Beyond the financial losses faced by the airport, businesses, and airlines the economic loss born by the traveler is significant. According to a 2014 study conducted by the UK Airport Commission, an hour delay cost the leisure traveler about £6.60. A businesses travelers time was worth £49 per hour. Considering about 15% of passengers at Gatwick are flying for business, the loss can be calculated to around £1.8 million to the travelers whose plans were disrupted by the closure.
It will take some time before an accurate number for the total losses caused by the drone nightmare at Gatwick can be settled upon, but it could end up costing well more than the £20 million initially estimated by airport authorities. That is without factoring in the overall economic impact of the affected travelers.
Authorities at Gatwick and Heathrow have announced they will deploy military-grade anti-drone equipment to prevent future disturbances by UAS’s, but it is clear that the industry still has far to go to secure their airports. Only two days after announcing its plan to beef up security and less than three weeks after the Gatwick nightmare, London’s other major airport, Heathrow, was forced to suspend operations for one hour when a drone was spotted illegally flying within the airport’s vicinity.
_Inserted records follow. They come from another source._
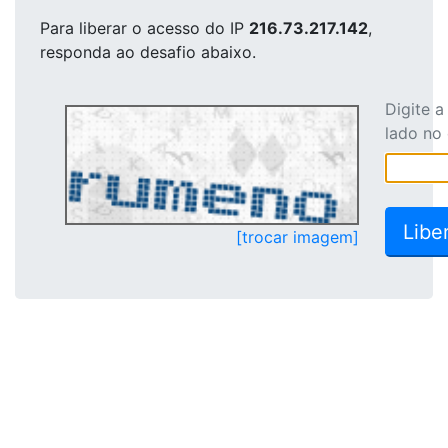
Para liberar o acesso
do IP
216.73.217.142
,
responda ao desafio abaixo.
Digite 
lado no
[trocar imagem]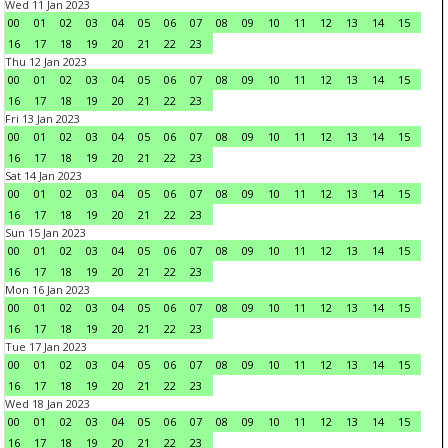
Wed 11 Jan 2023
00
01
02
03
04
05
06
07
08
09
10
11
12
13
14
15
16
17
18
19
20
21
22
23
Thu 12 Jan 2023
00
01
02
03
04
05
06
07
08
09
10
11
12
13
14
15
16
17
18
19
20
21
22
23
Fri 13 Jan 2023
00
01
02
03
04
05
06
07
08
09
10
11
12
13
14
15
16
17
18
19
20
21
22
23
Sat 14 Jan 2023
00
01
02
03
04
05
06
07
08
09
10
11
12
13
14
15
16
17
18
19
20
21
22
23
Sun 15 Jan 2023
00
01
02
03
04
05
06
07
08
09
10
11
12
13
14
15
16
17
18
19
20
21
22
23
Mon 16 Jan 2023
00
01
02
03
04
05
06
07
08
09
10
11
12
13
14
15
16
17
18
19
20
21
22
23
Tue 17 Jan 2023
00
01
02
03
04
05
06
07
08
09
10
11
12
13
14
15
16
17
18
19
20
21
22
23
Wed 18 Jan 2023
00
01
02
03
04
05
06
07
08
09
10
11
12
13
14
15
16
17
18
19
20
21
22
23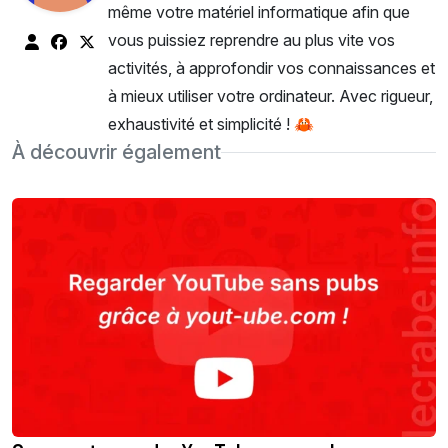
même votre matériel informatique afin que
vous puissiez reprendre au plus vite vos
activités, à approfondir vos connaissances et
à mieux utiliser votre ordinateur. Avec rigueur,
exhaustivité et simplicité ! 🦀
À découvrir également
The closure of Heathrow, the busiest airport in Europe, is expected to cost the airport and airlines hundreds of thousands of pounds in revenue.
December’s incident at Gatwick is thought to be one of the most disruptive and expensive of its kind yet – a rude wake-up call for airlines and airports to the vulnerabilities exposed by new technologies. What the airport industry can learn from the debacle and how that knowledge can be used to prevent further disruptions is ultimately yet to be seen. One thing is sure; it will be a costly lesson.